There is this thing called "first person view." Essentially the idea is that you get to see what a character sees. In literature, this is referred to as first person limited. As you read, you see what the main character sees and follow what that character is thinking. In video games, you get this POV a lot in shooters, so you can see exactly what you're shooting at. In movies, this view didn't used to be used much. Sometimes in epics you would see the love interests in the end staring out over a balcony at a wide expanse of mountains or a town and the camera would wrap around as though you could see what they were seeing and then the words "The End" would fade in and out to black. While this is a first person view, it's still a wide angle shot.
First person is useful for a number of things. As I said, in video games, it allows you to see what you're shooting at. In literature, it narrows the scope of the story for the reader until the end when you get that punch in the gut that makes you see the whole story from some other character's point of view. You identify with the character. You're in touch with the action. It feels like it's about you. It creates a sense of urgency.
In the year of someone's lord, nineteen hundred and ninety eight, a breakthrough war film titled Saving Private Ryan emerged upon the silver screen. The film made waves for it's first person views during battles in WWII. It made people nauseous. It captured the urgency of battle. It made people see the horror of war up close and far too personal. It wasn't a story about glory and honour. It was a story about duty and necessity, a twist on the usual war epic.
Since then, action directors have been latching on to first person view like crack. They're addicted and there needs to be an intervention. It's destroying the quality of movies.

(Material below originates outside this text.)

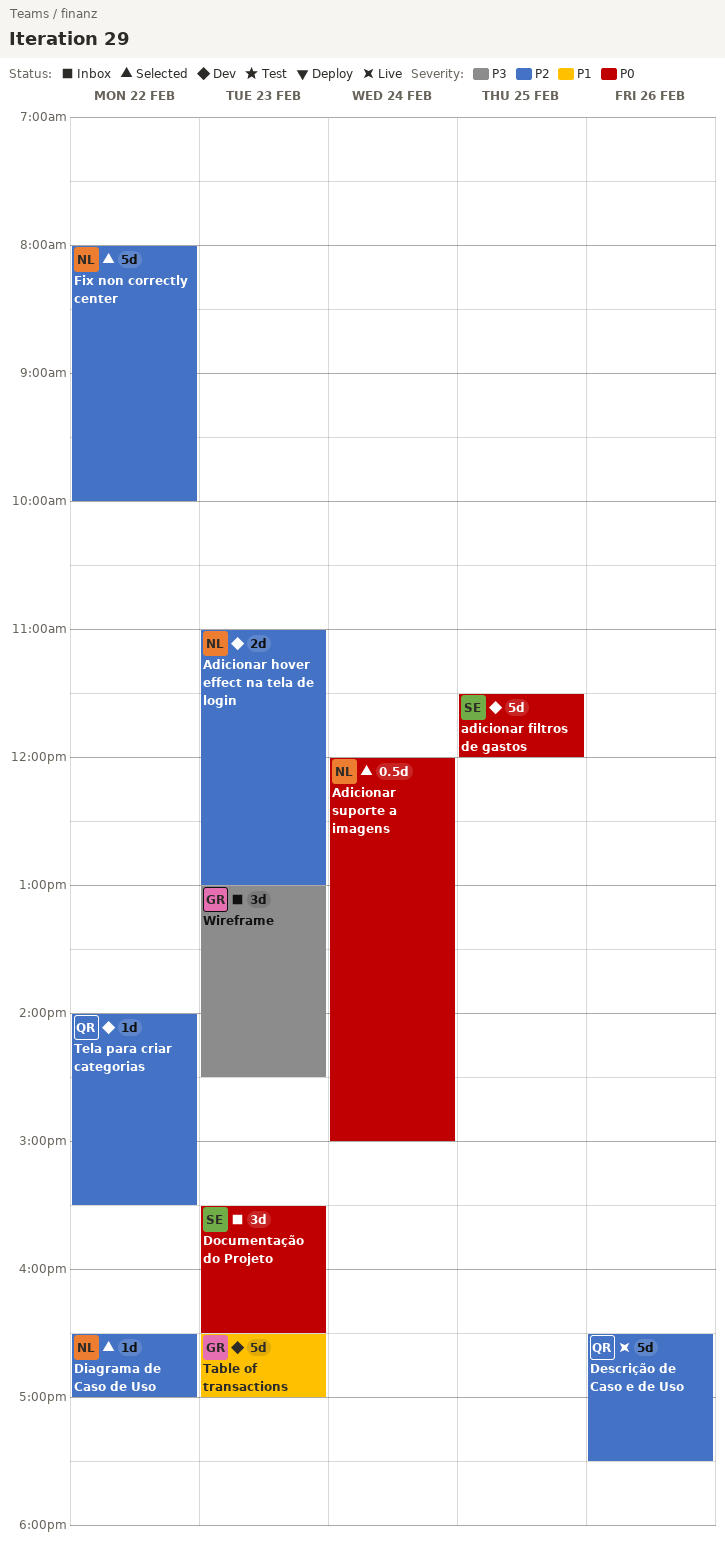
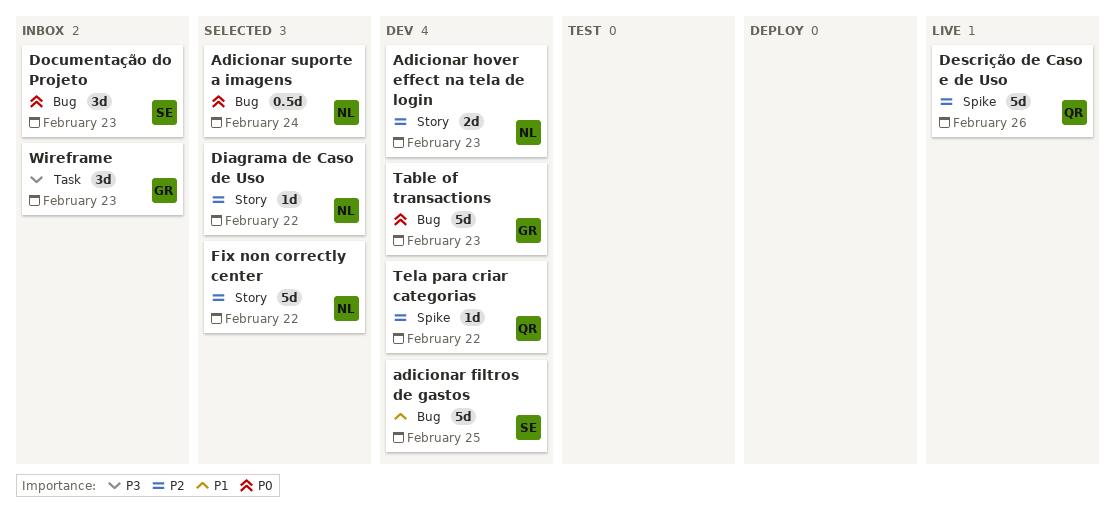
adicionar filtros de gastos, priority: P0 -> P1
Table of transactions, priority: P1 -> P0

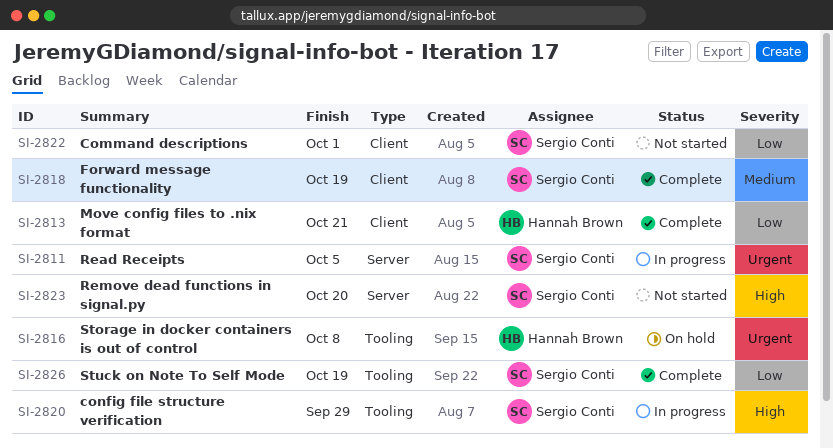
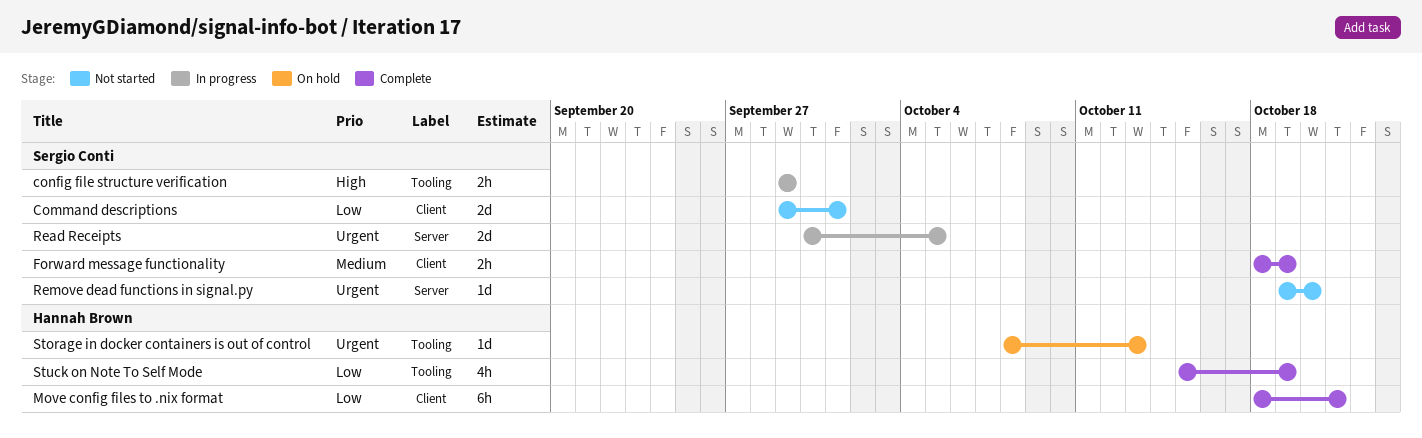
Remove dead functions in signal.py, priority: High -> Urgent
Storage in docker containers is out of control, due: Oct 8 -> Oct 13
Stuck on Note To Self Mode, owner: Sergio Conti -> Hannah Brown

Exhibit A: Quantum of Solace, the new Bond picture. The film, as most action films do now, makes pretty constant use of the first person view, or at the very least, the extreme close up. In the opening sequence, Bond is being chased by some cars. I'm not sure how many cars, exactly. Only that they were black. The scene makes many frequent cuts from one angle to another, some of them less than a second long. There are some crashes and guns firing and an explosion or two. None of the shots takes more than five seconds, I'd wager, many of them very close, with a narrow field of view despite the wide screen. By the end of the scene, all I'm left knowing is that Bond has somehow survived.
Shortly after that in the second chase scene, this time with Bond in hot pursuit, pretty much the same thing happens. There are a lot of very short shots, a close up of a hand pulling on something, flashes and crashes and flying glass coming from nowhere in particular. Interrupt that with a John Woo fight hanging from ropes for fifteen to twenty seconds. Then back to the crashing and flying and close ups of arms and guns and broken glass not doing anything in particular - or at least not doing anything in particular because we can't see what those things are attached to due to the extreme close ups and first person view. In the end, Bond kills the guy. To be perfectly honest, I'm not even sure who he was chasing as the the shots were short and close up that I never got to see the face. It's only afterward that the name is said to confirm my suspicion on that one, and that's only because I didn't know who the other character in the room was.

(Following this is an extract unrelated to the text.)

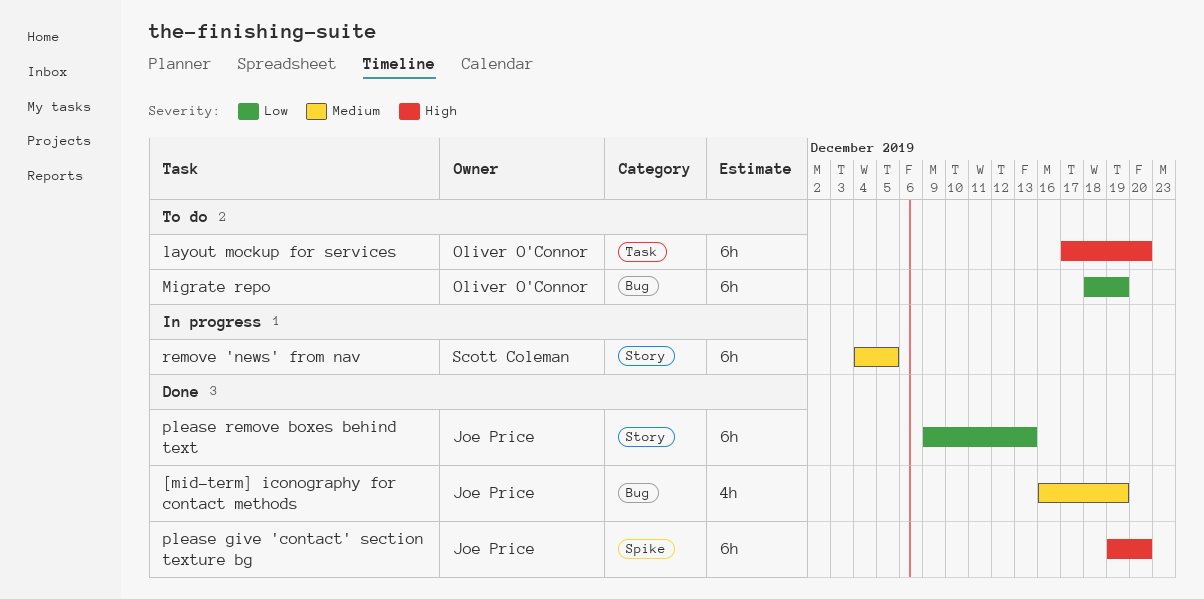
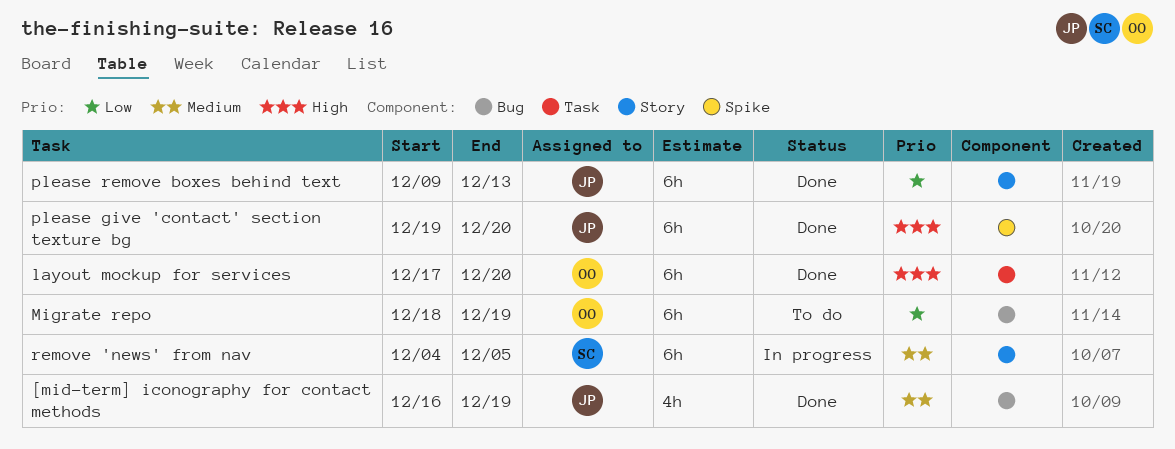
layout mockup for services, status: To do -> Done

The movie pretty much carries on that way. Sure, there's a story that's a kind of flimsy. There are touching moments of male bonding (no pun intended). There is emotion and sympathy and empathy. There are chases on foot, in planes, in cars, in boats (a boat chase? how often does that happen in real life? You know why? Because boats are slow). There are shootouts and explosions and women and martinis. The typical Bondian fare served up with a dash of bitter darkness. All in all, it's not a bad movie. But it does suffer from that short shot close up and first person point of view. Much of the time it's impossible to tell what the hell is going on as though you're expected to just accept the mindless action on screen as being entertainment in itself.

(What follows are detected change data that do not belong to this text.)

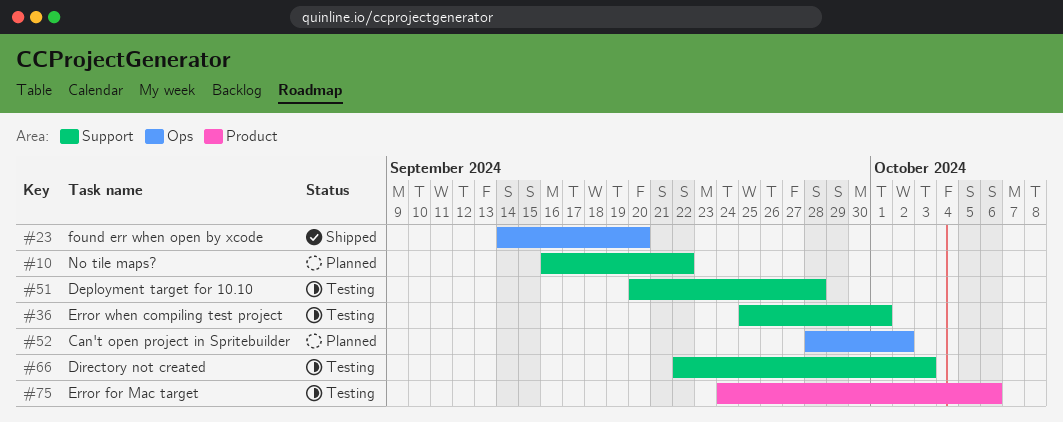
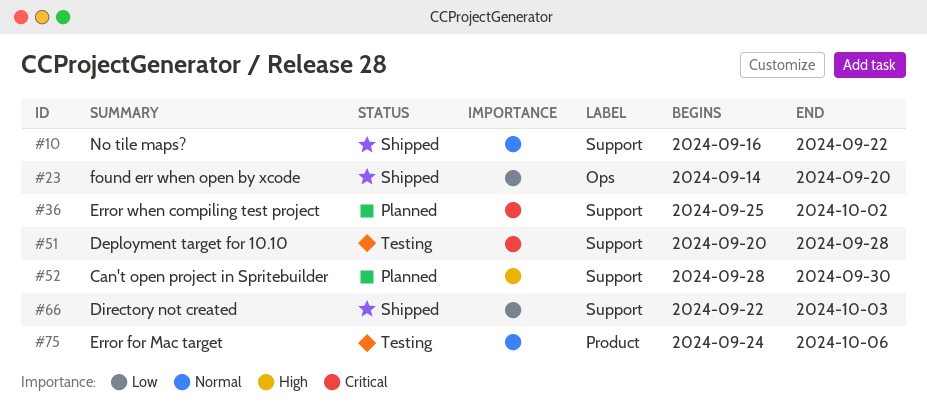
#10, status: Planned -> Shipped
#36, status: Testing -> Planned
#36, due: Oct 1 -> Oct 2
#52, label: Ops -> Support
#52, due: Oct 2 -> Sep 30
#66, status: Testing -> Shipped

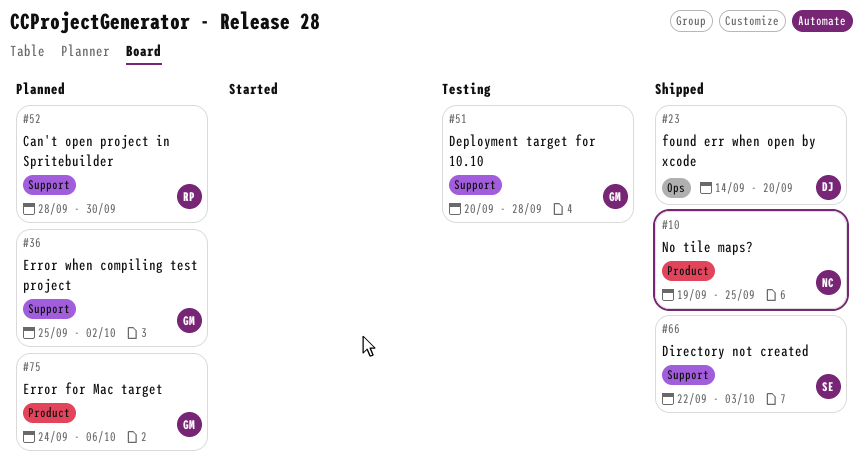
#10, label: Support -> Product
#10, start: Sep 16 -> Sep 19
#10, due: Sep 22 -> Sep 25
#75, status: Testing -> Planned

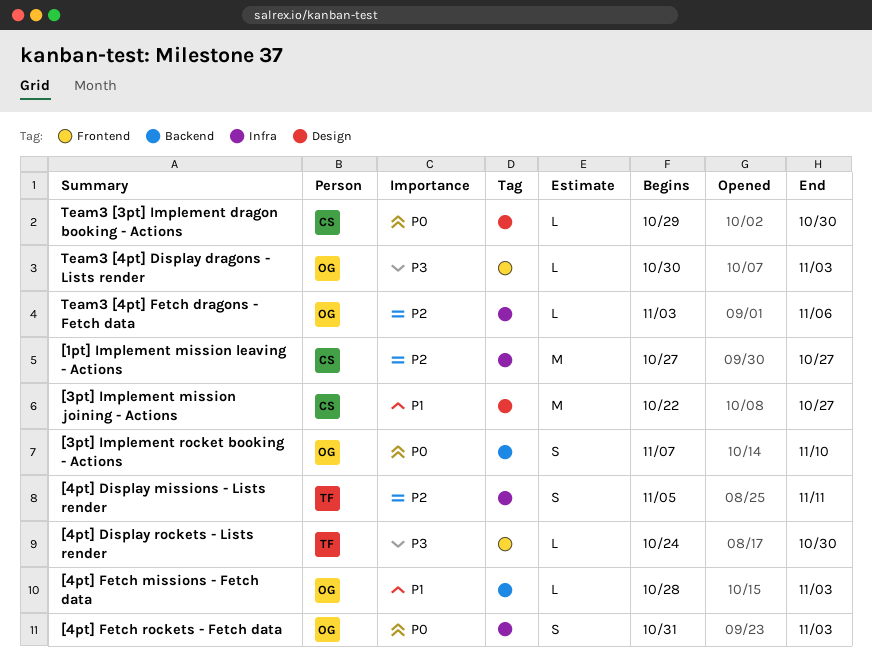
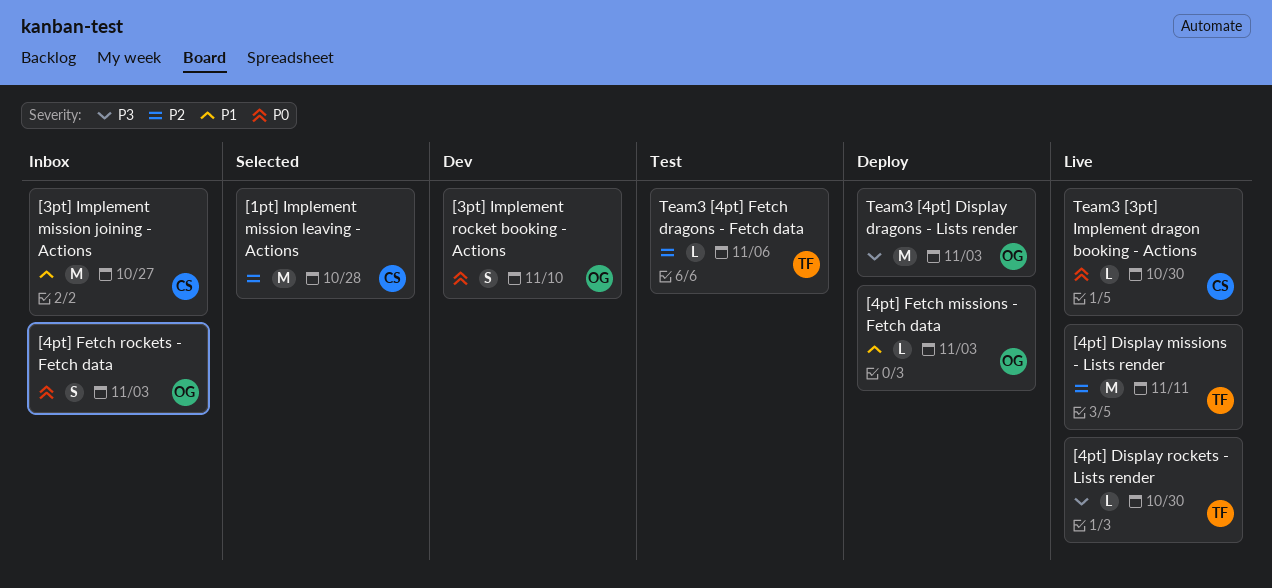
[1pt] Implement mission leaving - Actions, due: Oct 27 -> Oct 28
[4pt] Display missions - Lists render, estimate: S -> M
Team3 [4pt] Display dragons - Lists render, estimate: L -> M
Team3 [4pt] Fetch dragons - Fetch data, owner: OG -> TF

But it's not. The action needs to serve the story. And while the action in Quantum of Solace serves to advance the plot, it doesn't serve to entertain. So my plea to Hollywood directors is simply this: bring back the wide angle shot. That good old panoramic view lets viewers see the action in all it's glory. They know which character is doing what without the need to make one second shots. They capture the scenery and a sense of scope. It is one thing to show the action. It's another to show the context in which the action happens.